Und nun ist Evine tot. Man hat sie in der Ortschaft lange vermisst, bevor sich Ragnhild und Solfrid auf den Weg machen zu ihrem entlegen liegenden Hof. Und dort finden sie Evine tot im Schnee liegen. Und Lars erweist ihr einen letzten Dienst: Er holt sie mit dem Wagen vom Hof runter, damit sie beerdigt werden kann.

Es sind einfach zu viele Menschenschicksale, als dass ich hier über alle berichten kann. Da wäre auch noch Inger zu erwähnen, die in ihrer Ehe mit Hans immer unglücklicher geworden ist. Die älteste ihrer Töchter schaut niemanden von beiden ähnlich. Da hat sich Inger früher mal gehenlassen und die Quittung für bekommen. Sie schafft es aber einfach nicht, ihren Mann zu verlassen.

Solfrid vermisst Eric. Nach dem Klappentext hatte ich eigentlich gedacht, dass dieser nicht nur einen Sommer lang in der Geschichte vorkommt. Seinbe Hauptrolle bestand darin, Solfrid aus ihrer Trauer ins Leben zurückzuholen. Das wurde auch Zeit. Sie ist jung und sollte noch etwas vom Leben haben. Ihre Ausbildung zur Krankenpflegerin läuft. Und wie durch Zufall lernt sie während ihrer Ausbildung den Mann kennen, mit dem Inger damals ins Bett gehüpft ist. Es bleibt abzuwarten, ob sich da noch etwas ergibt.

Zum Ende des Buches muss Lars dem kleinen Jakob noch das Leben retten, der von einer hohen Leiter fällt. Ich hatte schon die Befürchtung, dass Solfrid nach ihrem Mann nun auch noch den Sohn verliert. Aber das ist glücklicherweise noch einmal gut gegangen.

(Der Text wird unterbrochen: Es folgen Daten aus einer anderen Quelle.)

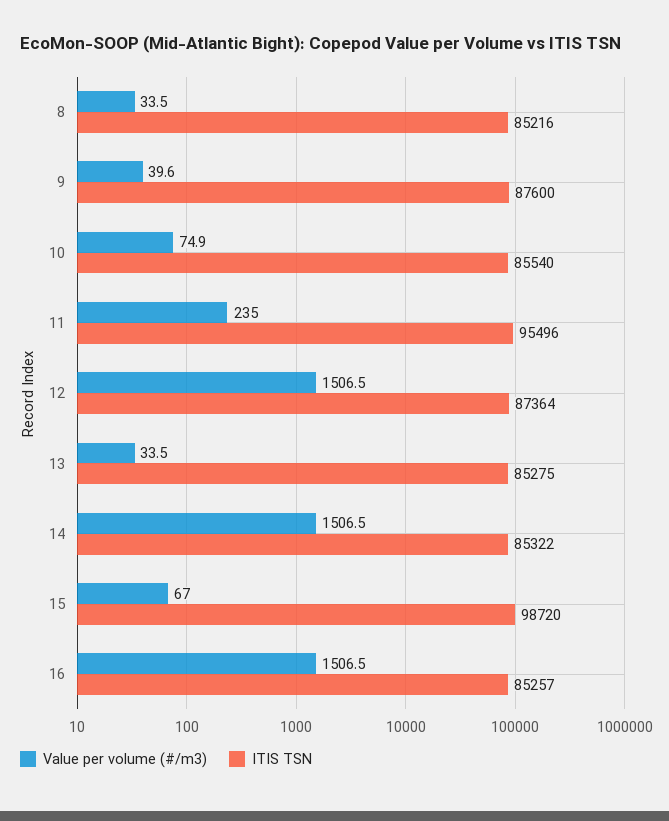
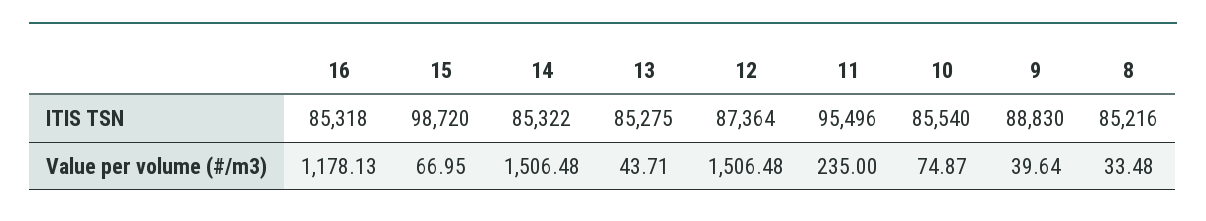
  {
    "Value per volume (#/m3)": {
      "8": 33.48,
      "9": 39.64,
      "10": 74.87,
      "11": 235,
      "12": 1506.48,
-     "13": 33.5,
+     "13": 43.71,
      "14": 1506.48,
      "15": 66.95,
-     "16": 1506.5
+     "16": 1178.13
    },
    "ITIS TSN": {
      "8": 85216,
-     "9": 87600,
+     "9": 88830,
      "10": 85540,
      "11": 95496,
      "12": 87364,
      "13": 85275,
      "14": 85322,
      "15": 98720,
-     "16": 85257
+     "16": 85318
    }
  }

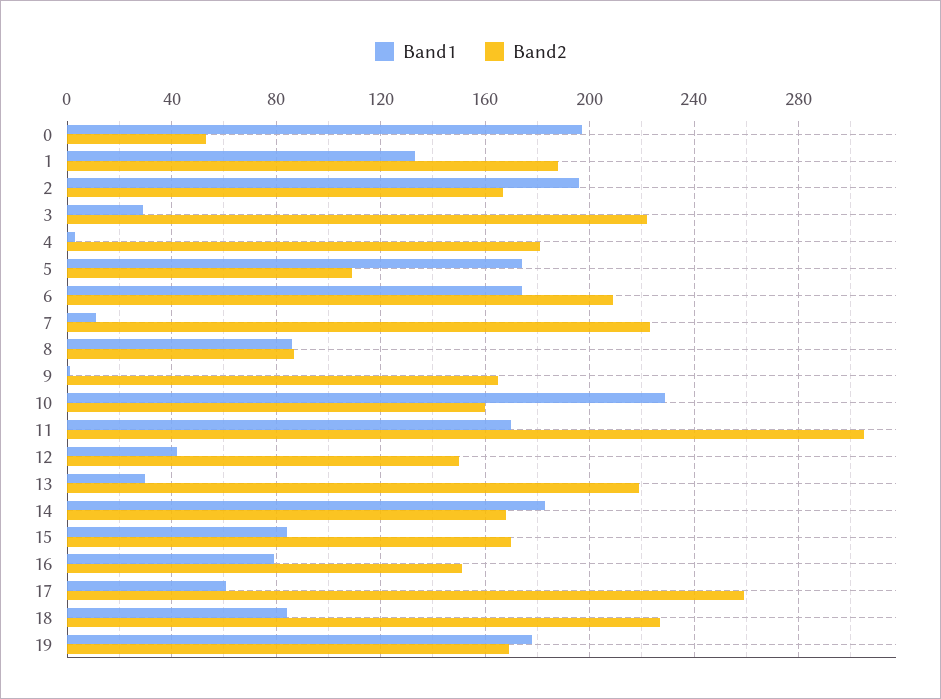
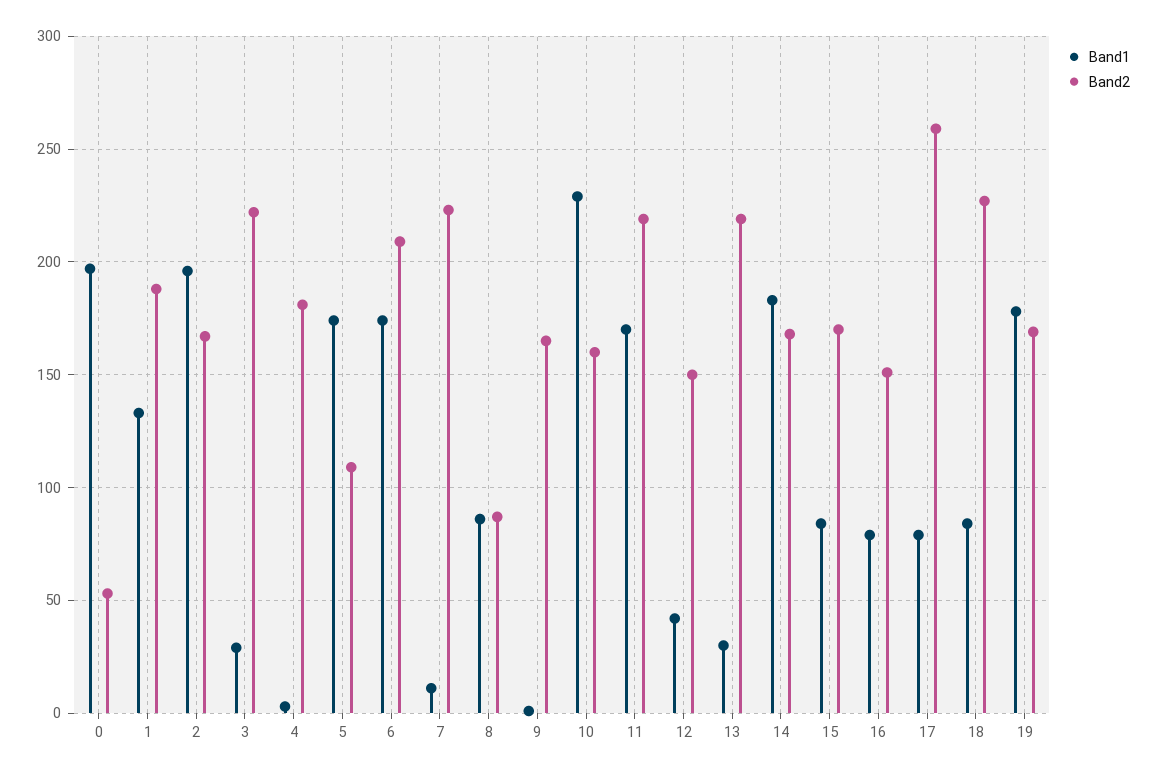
  {
    "Band1": {
      "0": 195,
      "1": 135,
      "2": 195,
      "3": 30,
      "4": 5,
      "5": 175,
      "6": 175,
      "7": 10,
      "8": 85,
      "9": 0,
      "10": 230,
      "11": 170,
      "12": 40,
      "13": 30,
      "14": 185,
      "15": 85,
      "16": 80,
-     "17": 60,
+     "17": 80,
      "18": 85,
      "19": 180
    },
    "Band2": {
      "0": 55,
      "1": 190,
      "2": 165,
      "3": 220,
      "4": 180,
      "5": 110,
      "6": 210,
      "7": 225,
      "8": 85,
      "9": 165,
      "10": 160,
-     "11": 305,
+     "11": 220,
      "12": 150,
      "13": 220,
      "14": 170,
      "15": 170,
      "16": 150,
      "17": 260,
      "18": 225,
      "19": 170
    }
  }

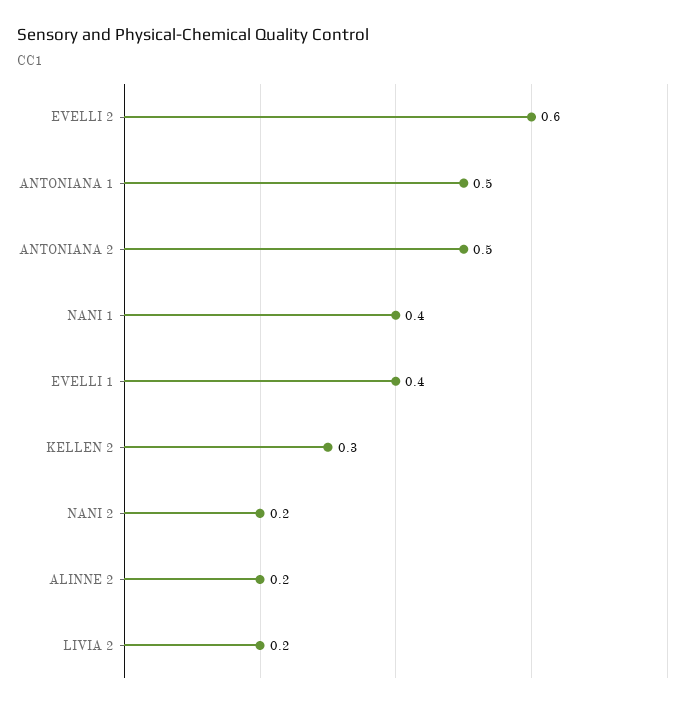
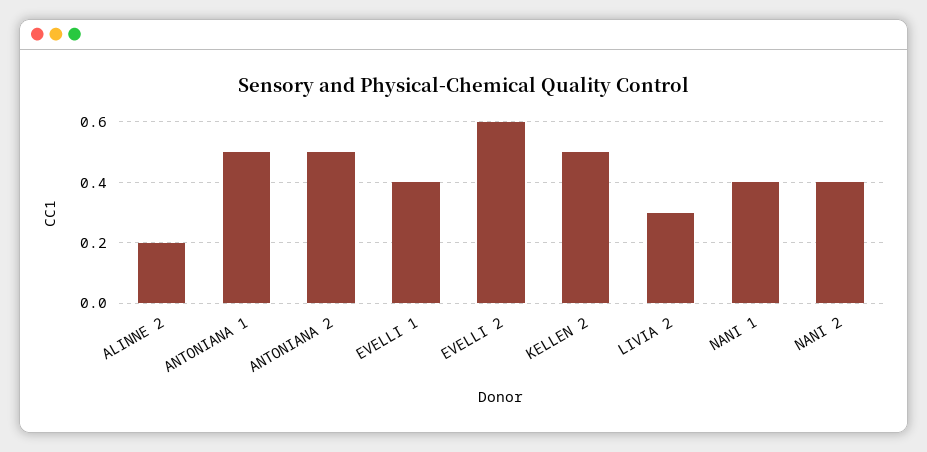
  {
    "EVELLI 2": 0.6,
    "ANTONIANA 1": 0.5,
    "ANTONIANA 2": 0.5,
    "NANI 1": 0.4,
    "EVELLI 1": 0.4,
-   "KELLEN 2": 0.3,
+   "KELLEN 2": 0.5,
-   "NANI 2": 0.2,
+   "NANI 2": 0.4,
    "ALINNE 2": 0.2,
-   "LIVIA 2": 0.2
+   "LIVIA 2": 0.3
  }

Der dritte Teil der Vestfold-Saga beginnt damit, dass Mutter und Sohn, Solfrid und Jakob, Urlaub machen auf Elvines ehemaligem Hof. Unter der Bedingung, dass er später an Jakob weitergegeben wird, wurde er nun erst einmal Solfrid überschrieben. Dorthin geht sie mit ihrem Sohn, wenn sie Ruhe braucht. Und um das bisschen freie Zeit, die sie hat, mit ihm ganz allein zu verbringen. Sie braucht ihn dort nicht mit den Großeltern zu teilen, die sich unter der Woche, während ihrer Ausbildung, um ihn kümmern. Und die beiden genießen diese Zeit.